▸ TASK GOAL
Return, from the listing that follows, each line containing the word "MPLSS".

▸ RECORDS FOR THIS EXERCISE
▬▬▬

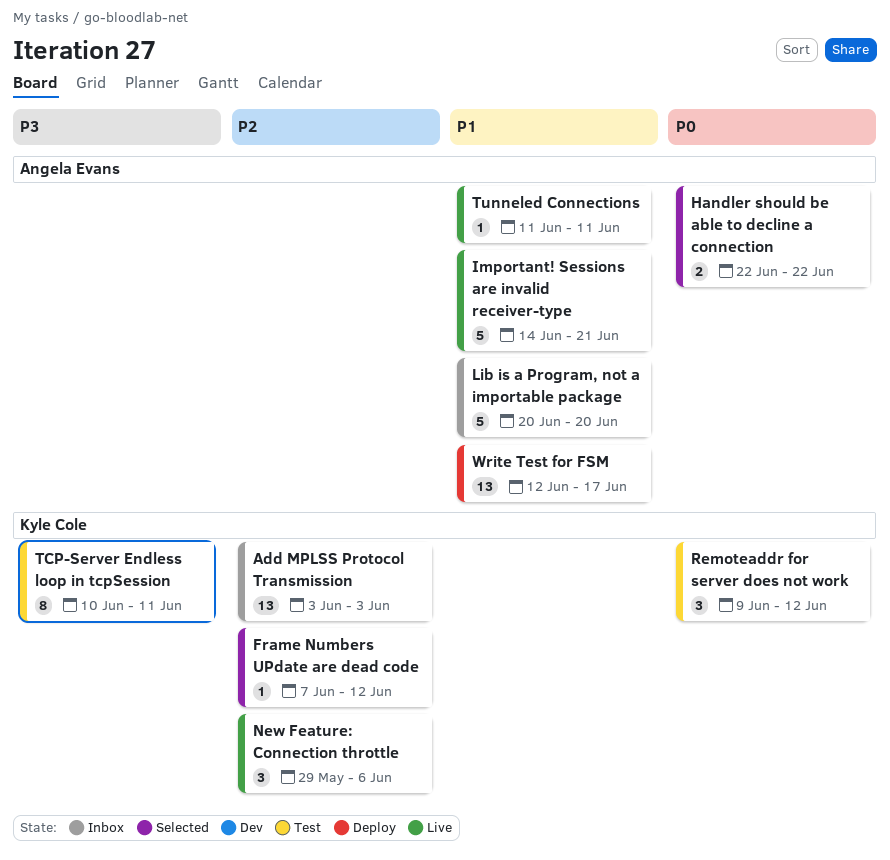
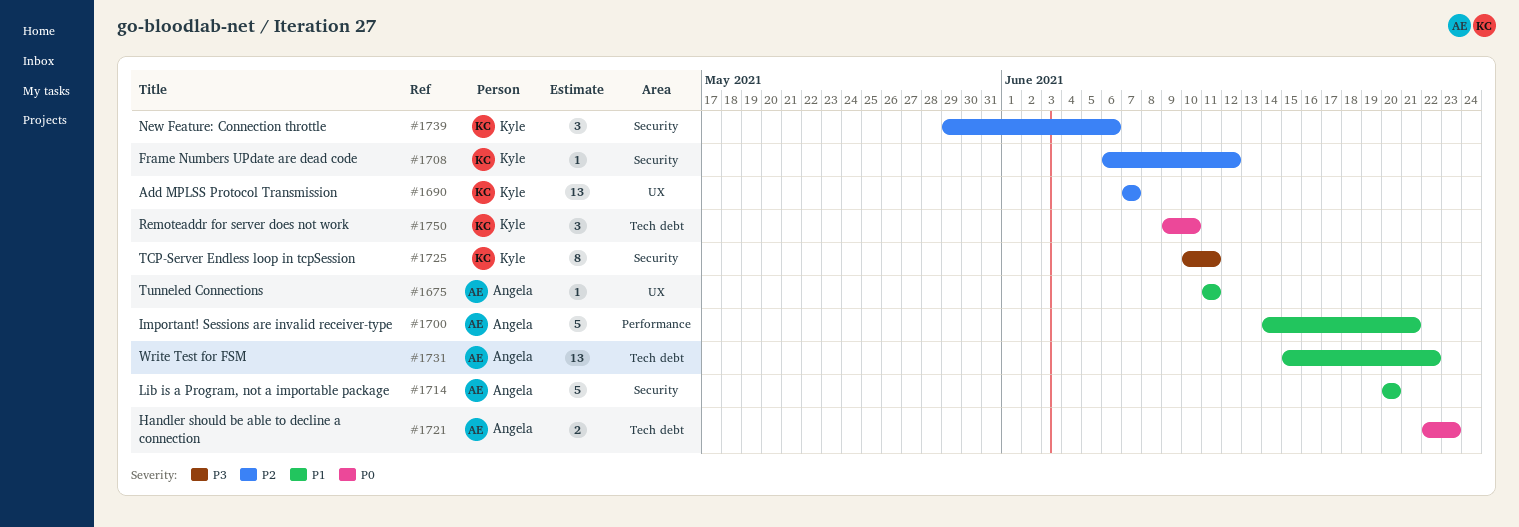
Add MPLSS Protocol Transmission, start: Jun 3 -> Jun 7
Add MPLSS Protocol Transmission, due: Jun 3 -> Jun 7
Frame Numbers UPdate are dead code, start: Jun 7 -> Jun 6
Handler should be able to decline a connection, due: Jun 22 -> Jun 23
Remoteaddr for server does not work, due: Jun 12 -> Jun 10
Write Test for FSM, start: Jun 12 -> Jun 15
Write Test for FSM, due: Jun 17 -> Jun 22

▬▬▬

▸ RESPONSE TO THIS EXERCISE
Add MPLSS Protocol Transmission, start: Jun 3 -> Jun 7
Add MPLSS Protocol Transmission, due: Jun 3 -> Jun 7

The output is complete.